▸ Exercise details: Please repeat the lines below word for word, starting at the very first line and ending at the line that contains "v(9.1, 12.24) *", with both of those lines included.

(Records from a data collection)
[Begin]

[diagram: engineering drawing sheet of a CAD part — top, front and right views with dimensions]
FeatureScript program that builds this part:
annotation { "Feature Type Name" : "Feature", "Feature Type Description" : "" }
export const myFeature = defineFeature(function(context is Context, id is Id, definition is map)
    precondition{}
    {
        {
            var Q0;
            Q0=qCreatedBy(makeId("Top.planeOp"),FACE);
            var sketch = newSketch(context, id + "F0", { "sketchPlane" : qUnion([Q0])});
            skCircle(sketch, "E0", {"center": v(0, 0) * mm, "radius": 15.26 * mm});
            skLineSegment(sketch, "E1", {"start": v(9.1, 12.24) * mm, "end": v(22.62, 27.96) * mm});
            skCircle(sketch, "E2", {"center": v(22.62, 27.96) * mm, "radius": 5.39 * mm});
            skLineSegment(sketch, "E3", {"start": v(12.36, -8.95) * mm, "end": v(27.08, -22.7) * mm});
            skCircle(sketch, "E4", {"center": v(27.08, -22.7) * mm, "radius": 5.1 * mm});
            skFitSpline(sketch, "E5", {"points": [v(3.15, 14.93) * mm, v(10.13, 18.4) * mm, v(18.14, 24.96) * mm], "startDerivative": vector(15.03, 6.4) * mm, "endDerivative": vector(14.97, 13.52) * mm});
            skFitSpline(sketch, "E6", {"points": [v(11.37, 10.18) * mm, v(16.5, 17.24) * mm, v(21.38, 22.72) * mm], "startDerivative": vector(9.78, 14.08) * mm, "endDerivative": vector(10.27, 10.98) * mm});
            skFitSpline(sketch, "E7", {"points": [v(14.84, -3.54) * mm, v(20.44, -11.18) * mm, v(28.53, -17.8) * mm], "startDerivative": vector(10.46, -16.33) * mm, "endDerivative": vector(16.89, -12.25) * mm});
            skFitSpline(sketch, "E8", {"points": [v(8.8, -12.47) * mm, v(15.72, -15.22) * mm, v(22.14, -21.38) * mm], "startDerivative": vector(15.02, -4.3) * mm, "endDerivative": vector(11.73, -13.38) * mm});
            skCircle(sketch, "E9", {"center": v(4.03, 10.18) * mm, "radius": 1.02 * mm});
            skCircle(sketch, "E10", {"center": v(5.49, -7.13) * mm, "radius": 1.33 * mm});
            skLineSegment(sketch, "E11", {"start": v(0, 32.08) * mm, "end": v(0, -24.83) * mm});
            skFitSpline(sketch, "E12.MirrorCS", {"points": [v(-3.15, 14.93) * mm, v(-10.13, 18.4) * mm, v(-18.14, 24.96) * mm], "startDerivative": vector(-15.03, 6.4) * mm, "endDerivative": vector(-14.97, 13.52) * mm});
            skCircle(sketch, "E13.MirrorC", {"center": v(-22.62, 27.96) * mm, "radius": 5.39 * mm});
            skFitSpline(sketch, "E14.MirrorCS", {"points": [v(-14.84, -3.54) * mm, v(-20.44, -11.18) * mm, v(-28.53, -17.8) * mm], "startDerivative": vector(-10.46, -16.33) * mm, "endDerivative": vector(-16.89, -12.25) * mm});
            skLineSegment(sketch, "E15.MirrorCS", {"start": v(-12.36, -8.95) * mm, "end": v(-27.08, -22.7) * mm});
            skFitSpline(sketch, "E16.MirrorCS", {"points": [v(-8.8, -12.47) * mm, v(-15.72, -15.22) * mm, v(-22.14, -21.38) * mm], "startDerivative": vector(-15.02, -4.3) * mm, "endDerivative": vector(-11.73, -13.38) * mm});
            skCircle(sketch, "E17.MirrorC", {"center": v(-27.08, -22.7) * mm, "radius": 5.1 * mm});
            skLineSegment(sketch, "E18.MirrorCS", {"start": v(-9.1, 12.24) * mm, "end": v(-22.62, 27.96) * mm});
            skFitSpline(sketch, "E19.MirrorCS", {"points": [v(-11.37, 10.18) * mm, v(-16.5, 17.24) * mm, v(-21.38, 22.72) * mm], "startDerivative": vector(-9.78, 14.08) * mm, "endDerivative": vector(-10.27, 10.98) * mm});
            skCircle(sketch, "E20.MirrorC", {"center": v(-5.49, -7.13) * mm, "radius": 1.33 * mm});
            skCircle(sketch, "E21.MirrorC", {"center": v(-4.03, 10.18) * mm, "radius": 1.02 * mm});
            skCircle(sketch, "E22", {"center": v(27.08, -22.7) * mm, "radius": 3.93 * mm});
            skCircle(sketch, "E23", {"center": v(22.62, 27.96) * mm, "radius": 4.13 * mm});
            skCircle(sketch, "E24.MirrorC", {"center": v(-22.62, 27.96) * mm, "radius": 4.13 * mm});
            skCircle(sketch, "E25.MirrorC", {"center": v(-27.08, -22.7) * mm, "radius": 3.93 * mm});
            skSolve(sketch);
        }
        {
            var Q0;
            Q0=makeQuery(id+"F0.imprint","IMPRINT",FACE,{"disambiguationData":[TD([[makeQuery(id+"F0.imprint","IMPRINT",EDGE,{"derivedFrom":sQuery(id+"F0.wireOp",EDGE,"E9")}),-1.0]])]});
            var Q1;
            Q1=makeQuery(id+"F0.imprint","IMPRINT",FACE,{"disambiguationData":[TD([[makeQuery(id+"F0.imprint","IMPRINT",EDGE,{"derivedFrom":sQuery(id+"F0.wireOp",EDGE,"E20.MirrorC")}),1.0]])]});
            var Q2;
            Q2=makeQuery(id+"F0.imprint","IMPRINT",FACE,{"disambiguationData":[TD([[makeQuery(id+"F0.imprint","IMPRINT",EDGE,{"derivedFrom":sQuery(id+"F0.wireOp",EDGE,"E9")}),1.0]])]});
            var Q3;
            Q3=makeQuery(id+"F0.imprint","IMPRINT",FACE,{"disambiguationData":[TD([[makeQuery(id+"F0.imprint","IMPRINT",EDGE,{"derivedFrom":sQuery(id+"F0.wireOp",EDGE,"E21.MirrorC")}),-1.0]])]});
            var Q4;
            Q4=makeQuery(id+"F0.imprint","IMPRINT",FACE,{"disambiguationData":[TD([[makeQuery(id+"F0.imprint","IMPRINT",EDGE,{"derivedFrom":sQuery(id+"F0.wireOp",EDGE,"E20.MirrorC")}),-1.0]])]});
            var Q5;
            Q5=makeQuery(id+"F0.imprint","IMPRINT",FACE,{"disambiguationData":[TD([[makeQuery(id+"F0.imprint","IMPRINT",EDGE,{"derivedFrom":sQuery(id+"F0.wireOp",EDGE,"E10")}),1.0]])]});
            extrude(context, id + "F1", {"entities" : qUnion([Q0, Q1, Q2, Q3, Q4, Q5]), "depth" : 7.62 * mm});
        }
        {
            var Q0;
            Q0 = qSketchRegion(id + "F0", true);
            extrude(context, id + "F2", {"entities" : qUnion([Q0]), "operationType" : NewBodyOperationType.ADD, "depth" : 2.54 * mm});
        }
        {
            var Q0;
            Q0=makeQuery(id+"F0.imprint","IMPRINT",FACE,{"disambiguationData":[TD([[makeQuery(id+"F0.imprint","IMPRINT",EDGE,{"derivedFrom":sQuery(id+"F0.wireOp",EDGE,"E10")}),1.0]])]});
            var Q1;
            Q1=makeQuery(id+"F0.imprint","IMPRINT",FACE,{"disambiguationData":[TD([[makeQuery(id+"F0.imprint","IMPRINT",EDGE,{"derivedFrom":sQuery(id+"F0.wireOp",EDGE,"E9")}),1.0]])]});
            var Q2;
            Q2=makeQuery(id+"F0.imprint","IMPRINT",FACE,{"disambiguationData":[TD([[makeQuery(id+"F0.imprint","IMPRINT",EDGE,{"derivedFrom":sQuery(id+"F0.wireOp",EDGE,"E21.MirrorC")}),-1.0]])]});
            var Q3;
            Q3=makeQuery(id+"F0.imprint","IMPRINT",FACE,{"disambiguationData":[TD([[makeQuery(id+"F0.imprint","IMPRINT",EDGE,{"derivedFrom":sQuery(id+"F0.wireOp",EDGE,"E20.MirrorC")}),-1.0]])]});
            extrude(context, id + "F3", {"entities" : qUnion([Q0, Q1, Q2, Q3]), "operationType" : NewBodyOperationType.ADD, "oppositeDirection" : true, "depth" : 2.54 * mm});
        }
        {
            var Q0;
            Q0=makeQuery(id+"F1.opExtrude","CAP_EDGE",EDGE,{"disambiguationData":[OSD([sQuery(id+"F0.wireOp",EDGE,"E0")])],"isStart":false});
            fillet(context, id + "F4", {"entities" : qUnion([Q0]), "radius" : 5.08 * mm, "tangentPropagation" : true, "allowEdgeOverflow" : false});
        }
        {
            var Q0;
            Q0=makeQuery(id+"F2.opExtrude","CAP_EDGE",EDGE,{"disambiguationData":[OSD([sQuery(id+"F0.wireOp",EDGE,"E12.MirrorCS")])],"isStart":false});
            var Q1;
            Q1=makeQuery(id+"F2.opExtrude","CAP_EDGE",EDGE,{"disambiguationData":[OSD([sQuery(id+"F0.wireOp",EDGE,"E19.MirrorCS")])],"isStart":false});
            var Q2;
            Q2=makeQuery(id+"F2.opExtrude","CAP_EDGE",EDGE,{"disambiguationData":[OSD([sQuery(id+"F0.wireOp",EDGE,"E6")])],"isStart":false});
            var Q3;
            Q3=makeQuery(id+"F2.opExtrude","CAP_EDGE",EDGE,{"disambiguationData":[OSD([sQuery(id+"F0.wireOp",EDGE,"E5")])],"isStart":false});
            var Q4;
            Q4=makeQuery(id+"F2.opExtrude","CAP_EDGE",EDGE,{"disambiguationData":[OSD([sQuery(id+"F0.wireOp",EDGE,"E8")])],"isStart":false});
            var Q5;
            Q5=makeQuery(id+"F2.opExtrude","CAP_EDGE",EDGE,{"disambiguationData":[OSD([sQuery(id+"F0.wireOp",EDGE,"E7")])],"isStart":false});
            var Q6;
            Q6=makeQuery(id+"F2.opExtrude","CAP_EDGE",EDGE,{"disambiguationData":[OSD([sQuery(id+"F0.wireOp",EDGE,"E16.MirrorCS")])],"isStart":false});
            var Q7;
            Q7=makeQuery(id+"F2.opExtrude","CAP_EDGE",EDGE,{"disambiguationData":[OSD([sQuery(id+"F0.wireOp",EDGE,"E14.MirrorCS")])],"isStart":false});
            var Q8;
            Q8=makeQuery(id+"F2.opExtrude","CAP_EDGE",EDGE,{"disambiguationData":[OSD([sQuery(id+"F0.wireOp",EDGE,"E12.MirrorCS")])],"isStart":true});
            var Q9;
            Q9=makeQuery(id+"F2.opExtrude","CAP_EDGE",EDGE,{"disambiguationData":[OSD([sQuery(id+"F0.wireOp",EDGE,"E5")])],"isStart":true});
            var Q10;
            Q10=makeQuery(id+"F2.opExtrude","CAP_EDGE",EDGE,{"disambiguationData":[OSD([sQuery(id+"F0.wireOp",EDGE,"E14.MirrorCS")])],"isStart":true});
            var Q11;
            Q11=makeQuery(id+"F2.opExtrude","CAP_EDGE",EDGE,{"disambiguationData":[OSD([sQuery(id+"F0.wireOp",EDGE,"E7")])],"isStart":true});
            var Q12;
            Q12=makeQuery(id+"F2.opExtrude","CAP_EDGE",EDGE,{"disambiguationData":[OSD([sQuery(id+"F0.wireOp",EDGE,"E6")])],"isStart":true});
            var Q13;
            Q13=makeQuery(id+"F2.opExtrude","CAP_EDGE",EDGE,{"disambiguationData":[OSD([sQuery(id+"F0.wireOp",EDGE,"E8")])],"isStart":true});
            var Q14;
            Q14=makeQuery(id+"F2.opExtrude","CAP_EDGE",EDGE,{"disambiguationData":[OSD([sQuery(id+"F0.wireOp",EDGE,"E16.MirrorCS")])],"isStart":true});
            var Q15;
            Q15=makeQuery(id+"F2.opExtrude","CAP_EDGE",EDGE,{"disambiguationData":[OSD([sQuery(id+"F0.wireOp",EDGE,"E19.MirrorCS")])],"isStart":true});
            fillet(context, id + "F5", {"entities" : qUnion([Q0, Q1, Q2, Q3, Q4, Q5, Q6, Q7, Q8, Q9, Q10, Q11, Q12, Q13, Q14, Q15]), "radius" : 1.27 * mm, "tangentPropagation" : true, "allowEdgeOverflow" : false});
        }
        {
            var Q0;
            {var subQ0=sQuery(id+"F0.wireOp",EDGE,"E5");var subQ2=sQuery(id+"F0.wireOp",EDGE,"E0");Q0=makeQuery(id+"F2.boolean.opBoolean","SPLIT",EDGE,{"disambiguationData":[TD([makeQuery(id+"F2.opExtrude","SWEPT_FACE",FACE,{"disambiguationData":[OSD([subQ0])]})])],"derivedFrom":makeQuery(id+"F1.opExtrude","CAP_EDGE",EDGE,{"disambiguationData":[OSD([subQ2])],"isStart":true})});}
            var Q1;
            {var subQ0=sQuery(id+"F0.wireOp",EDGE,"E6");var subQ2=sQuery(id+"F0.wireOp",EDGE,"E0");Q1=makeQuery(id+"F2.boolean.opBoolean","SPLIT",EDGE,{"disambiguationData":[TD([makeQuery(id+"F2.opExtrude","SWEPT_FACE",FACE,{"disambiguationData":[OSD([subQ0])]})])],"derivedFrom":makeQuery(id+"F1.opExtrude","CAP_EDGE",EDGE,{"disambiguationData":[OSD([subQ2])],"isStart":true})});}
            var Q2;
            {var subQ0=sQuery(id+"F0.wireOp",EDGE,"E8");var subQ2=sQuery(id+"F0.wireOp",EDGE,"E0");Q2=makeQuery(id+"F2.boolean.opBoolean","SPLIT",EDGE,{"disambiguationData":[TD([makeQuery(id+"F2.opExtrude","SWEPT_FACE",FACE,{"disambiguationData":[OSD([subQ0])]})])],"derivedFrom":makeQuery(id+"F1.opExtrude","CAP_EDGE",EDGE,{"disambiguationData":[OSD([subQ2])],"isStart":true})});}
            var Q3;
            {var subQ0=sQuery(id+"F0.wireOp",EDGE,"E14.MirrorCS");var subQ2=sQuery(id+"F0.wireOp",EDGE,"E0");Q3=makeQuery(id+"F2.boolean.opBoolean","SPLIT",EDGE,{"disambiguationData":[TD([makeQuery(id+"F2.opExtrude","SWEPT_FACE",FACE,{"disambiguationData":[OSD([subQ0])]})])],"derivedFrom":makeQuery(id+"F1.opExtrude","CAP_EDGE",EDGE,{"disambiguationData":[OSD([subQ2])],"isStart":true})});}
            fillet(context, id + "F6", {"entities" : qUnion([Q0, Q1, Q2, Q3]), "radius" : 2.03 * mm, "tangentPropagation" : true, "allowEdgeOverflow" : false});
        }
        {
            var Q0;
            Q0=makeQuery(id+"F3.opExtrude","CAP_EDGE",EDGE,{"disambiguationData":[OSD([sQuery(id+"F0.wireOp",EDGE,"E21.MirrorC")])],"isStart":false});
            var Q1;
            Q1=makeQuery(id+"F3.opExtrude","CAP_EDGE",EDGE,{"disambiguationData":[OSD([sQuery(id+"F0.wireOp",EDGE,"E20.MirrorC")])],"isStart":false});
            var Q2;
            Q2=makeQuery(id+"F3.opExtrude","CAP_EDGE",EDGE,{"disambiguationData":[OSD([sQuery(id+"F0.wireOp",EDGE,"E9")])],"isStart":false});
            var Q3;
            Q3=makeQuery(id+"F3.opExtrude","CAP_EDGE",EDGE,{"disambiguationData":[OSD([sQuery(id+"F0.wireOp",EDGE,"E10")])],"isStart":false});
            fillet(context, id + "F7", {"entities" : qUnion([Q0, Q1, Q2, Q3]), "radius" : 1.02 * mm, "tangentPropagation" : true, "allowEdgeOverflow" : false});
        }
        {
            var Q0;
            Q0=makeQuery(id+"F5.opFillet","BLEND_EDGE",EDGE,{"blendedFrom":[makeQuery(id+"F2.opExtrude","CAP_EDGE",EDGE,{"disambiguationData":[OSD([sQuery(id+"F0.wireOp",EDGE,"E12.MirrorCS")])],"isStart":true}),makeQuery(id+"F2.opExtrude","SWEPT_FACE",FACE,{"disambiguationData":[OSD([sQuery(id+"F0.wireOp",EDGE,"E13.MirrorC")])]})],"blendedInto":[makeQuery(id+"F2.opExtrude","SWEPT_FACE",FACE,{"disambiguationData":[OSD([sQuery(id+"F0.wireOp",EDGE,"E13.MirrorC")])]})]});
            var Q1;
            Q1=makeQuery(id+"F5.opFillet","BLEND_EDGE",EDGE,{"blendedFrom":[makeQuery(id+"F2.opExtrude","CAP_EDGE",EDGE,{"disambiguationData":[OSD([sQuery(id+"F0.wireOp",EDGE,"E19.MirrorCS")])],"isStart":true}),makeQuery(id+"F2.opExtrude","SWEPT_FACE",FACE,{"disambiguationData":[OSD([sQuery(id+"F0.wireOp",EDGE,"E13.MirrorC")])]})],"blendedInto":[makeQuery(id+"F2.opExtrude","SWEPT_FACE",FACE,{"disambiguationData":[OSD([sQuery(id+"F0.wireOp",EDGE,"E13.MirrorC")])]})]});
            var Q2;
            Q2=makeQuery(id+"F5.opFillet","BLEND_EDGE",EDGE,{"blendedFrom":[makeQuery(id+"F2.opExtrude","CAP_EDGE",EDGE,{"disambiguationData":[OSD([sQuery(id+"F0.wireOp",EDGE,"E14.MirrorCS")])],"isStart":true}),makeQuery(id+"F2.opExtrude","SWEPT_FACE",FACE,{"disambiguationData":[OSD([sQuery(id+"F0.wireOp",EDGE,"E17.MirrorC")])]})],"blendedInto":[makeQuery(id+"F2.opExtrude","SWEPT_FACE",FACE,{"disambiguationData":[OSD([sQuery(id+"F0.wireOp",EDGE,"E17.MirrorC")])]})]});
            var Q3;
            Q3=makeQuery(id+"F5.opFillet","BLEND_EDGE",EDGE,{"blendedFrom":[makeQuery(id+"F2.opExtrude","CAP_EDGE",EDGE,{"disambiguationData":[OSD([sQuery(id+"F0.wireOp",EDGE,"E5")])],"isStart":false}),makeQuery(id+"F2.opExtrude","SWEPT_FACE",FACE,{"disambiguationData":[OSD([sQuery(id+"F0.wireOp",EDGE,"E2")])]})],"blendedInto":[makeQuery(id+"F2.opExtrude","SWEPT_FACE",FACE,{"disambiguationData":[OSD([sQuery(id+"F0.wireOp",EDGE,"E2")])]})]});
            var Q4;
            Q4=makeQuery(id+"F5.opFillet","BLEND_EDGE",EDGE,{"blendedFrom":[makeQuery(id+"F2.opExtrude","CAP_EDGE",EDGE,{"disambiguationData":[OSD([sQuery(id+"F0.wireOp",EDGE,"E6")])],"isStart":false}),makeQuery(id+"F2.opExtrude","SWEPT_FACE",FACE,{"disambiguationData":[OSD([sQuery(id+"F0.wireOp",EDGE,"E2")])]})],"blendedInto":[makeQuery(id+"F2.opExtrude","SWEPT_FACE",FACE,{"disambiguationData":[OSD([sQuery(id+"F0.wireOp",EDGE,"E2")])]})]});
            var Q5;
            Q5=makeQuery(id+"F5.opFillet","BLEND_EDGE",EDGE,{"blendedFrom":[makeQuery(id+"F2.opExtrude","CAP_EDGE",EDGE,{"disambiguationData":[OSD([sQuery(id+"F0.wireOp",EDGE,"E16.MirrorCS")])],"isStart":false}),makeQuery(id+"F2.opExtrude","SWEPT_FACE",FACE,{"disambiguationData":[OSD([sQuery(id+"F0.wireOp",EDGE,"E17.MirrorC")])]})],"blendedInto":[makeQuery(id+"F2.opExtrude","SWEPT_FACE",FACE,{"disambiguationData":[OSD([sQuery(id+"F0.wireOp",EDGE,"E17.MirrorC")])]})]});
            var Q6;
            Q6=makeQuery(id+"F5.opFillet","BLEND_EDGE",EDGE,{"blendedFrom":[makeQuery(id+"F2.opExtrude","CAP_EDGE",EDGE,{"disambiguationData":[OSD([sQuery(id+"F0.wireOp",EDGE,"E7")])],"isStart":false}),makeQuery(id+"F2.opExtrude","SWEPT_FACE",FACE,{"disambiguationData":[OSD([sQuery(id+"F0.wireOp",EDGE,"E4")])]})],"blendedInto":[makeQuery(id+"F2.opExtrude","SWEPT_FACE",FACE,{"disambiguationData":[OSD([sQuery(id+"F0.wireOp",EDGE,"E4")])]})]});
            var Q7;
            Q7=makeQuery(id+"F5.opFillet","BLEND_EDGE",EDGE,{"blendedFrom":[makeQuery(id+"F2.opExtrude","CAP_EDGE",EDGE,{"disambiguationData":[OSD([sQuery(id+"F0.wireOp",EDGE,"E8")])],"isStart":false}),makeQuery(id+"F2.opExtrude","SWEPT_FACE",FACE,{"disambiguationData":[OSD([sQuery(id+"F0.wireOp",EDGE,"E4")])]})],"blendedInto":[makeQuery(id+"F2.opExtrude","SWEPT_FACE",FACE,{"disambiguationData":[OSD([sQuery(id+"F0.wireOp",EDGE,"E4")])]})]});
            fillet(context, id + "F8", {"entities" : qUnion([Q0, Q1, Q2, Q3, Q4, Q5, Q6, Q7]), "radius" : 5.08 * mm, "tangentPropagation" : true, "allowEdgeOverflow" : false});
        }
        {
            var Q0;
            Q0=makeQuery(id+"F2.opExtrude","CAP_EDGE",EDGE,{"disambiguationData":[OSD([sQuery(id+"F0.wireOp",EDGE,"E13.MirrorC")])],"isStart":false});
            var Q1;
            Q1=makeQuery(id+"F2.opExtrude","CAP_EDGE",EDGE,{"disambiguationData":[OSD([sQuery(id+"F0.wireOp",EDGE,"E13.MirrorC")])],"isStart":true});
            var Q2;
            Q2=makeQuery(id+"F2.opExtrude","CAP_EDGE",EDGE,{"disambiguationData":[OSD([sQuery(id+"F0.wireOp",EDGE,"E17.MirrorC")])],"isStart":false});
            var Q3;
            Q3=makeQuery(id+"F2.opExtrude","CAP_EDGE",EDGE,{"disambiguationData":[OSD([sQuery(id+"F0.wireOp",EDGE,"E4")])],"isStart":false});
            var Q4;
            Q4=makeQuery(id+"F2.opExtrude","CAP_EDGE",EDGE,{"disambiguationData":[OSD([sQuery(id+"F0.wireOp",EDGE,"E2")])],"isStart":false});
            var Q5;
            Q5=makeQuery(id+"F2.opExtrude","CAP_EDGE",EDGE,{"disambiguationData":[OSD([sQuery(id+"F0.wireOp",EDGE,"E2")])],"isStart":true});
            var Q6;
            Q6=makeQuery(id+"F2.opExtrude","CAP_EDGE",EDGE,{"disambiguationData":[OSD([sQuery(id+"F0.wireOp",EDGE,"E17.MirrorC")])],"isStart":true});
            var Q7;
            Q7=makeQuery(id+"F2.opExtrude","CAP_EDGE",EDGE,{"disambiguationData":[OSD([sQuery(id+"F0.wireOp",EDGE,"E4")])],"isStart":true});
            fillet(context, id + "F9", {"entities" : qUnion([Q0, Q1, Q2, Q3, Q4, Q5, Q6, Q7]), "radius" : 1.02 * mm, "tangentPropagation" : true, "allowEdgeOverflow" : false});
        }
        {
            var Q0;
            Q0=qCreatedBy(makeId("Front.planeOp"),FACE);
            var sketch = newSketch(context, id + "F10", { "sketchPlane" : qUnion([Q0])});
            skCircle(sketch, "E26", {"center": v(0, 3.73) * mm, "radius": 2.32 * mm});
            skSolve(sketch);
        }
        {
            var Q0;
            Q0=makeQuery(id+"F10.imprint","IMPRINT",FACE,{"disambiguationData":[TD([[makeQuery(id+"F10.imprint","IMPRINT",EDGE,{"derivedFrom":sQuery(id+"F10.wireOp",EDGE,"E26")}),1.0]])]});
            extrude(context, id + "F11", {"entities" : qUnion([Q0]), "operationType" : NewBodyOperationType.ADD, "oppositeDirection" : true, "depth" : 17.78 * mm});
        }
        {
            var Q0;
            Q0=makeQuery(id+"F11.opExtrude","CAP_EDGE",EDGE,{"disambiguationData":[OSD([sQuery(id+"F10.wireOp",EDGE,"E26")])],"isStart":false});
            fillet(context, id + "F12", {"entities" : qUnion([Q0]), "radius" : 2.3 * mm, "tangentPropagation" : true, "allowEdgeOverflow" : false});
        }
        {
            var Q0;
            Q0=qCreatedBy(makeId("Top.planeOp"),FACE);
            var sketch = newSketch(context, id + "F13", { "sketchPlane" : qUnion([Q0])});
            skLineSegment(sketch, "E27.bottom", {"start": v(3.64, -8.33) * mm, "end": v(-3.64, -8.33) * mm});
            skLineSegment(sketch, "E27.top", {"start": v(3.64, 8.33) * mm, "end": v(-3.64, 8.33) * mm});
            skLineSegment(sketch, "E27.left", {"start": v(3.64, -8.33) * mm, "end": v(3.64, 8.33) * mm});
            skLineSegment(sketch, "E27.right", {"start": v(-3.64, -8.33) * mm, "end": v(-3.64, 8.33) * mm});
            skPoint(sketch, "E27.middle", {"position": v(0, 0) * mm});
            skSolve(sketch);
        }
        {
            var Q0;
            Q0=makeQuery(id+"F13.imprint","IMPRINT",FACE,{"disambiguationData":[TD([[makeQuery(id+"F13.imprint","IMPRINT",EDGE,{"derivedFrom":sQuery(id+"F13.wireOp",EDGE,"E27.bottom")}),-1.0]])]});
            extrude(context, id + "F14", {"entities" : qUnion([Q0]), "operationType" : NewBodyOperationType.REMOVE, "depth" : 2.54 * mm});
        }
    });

[End]

▸ Task answer:
[diagram: engineering drawing sheet of a CAD part — top, front and right views with dimensions]
FeatureScript program that builds this part:
annotation { "Feature Type Name" : "Feature", "Feature Type Description" : "" }
export const myFeature = defineFeature(function(context is Context, id is Id, definition is map)
    precondition{}
    {
        {
            var Q0;
            Q0=qCreatedBy(makeId("Top.planeOp"),FACE);
            var sketch = newSketch(context, id + "F0", { "sketchPlane" : qUnion([Q0])});
            skCircle(sketch, "E0", {"center": v(0, 0) * mm, "radius": 15.26 * mm});
            skLineSegment(sketch, "E1", {"start": v(9.1, 12.24) * mm, "end": v(22.62, 27.96) * mm});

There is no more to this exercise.